The other man gave a low whistle and it echoed off the walls. “Whoa. Look at this place. It’s like the end of the world in here.”

Jack nodded. The glow of the van’s headlights illuminated what pieces of the big store’s infrastructure were still bolted to the floor. In the distance, the glass-fronted doors of long-dead refrigerator cabinets reflected the beams, and there were rows and rows of empty shelves that had once been heavy with all kinds of products. In the far corner, where the roof had partially fallen in, a cloudy night sky was visible through a great rip in the ceiling. Chase’s description was apt; the skeletal remains of the mega-mart could have been the set for some postapocalyptic horror movie.

“I’ll go look for a vantage point,” Chase told him, and vanished into the gloom.

Jack walked back to the van, scoping out the floor, measuring it for lines of sight and possible exit routes. Laurel had taken charge and was leading the women to check each other over for injuries, keeping them calm.

His impression of her shifted. She had seemed so vulnerable when he went to her rescue in the motel car park, but now Jack realized that there was more to Laurel than he had seen on the surface. She was afraid but she wasn’t letting it rule her. She had risked a lot to rescue her friend, the girl called Trish—and he hadn’t forgotten that her brave-but-risky arrival in the car had also kept him alive in the bargain.

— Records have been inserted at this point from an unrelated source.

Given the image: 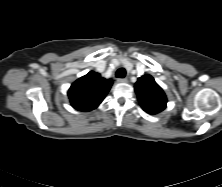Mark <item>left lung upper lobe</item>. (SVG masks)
<instances>
[{
    "label": "left lung upper lobe",
    "mask_w": 222,
    "mask_h": 187,
    "mask_svg": "<svg viewBox=\"0 0 222 187\" xmlns=\"http://www.w3.org/2000/svg\"><path fill=\"white\" fill-rule=\"evenodd\" d=\"M135 91L143 110L147 113L157 114L166 108V95L152 76H141L135 83Z\"/></svg>",
    "instance_id": "5c2ea615"
}]
</instances>
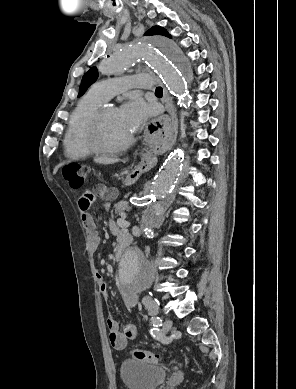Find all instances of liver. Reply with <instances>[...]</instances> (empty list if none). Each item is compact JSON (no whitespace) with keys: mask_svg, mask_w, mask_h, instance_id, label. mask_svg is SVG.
Listing matches in <instances>:
<instances>
[{"mask_svg":"<svg viewBox=\"0 0 296 389\" xmlns=\"http://www.w3.org/2000/svg\"><path fill=\"white\" fill-rule=\"evenodd\" d=\"M94 161L99 164H114L120 160L117 158H108V157H96Z\"/></svg>","mask_w":296,"mask_h":389,"instance_id":"liver-1","label":"liver"}]
</instances>
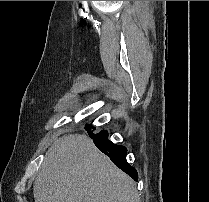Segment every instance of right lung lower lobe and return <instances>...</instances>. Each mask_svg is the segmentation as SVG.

“We can’t just wait here, can we?” Trish was saying. Her terror was real and palpable, and it was in danger of spreading through the rest of the escapees like a flash flood. “They’re gonna come after us!”

“Why did we stop?” said one of the others. “Why can’t we keep driving?”

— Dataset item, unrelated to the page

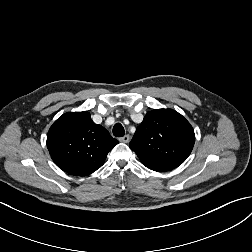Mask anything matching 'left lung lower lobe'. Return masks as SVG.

“Not enough gas,” Jack offered, nodding at the vehicle. “You’d barely make it five miles out of town before the engine died.”

Laurel gave Jack a level look. “Some of these girls have been in that place for months. We have to get them away from here.”

“Every drop of fuel in this burg will be under the control of the MC,” said Jack. “Can’t just gas up and go. We need another plan.”

“He’s right.” An older woman, shivering in the chill, nodded bleakly. She told him her name was Cherry, and that it had been three months since she had come to Deadline, drawn by the same hollow promises that had snared Laurel and the rest. “We can’t run away. What about all the others?”

“What others?” said Jack. He looked back at Laurel. “The ones off the bus?”

“Those were just the new arrivals,” said Cherry. “I’m talking about the ones they got out at the works.” She took in the other women with a sweep of her hand. “More than just us.”

“The works.” Jack repeated the name. “The guy who ran the strip club, Sammy. He mentioned that.”

“That rat!” spat another girl. “Hope he burned alive back there!”

“You won’t see him again,” Jack assured her. “What was he talking about?”

“The army base, outside of the town,” said Cherry. “What used to be Fort Blake, until the government closed it down. Rydell and all the Night Rangers use it like it’s their clubhouse. That’s where they take the others. Like a prison out there. Like you see in them war movies.”

“How many people?” asked Laurel, her face pale.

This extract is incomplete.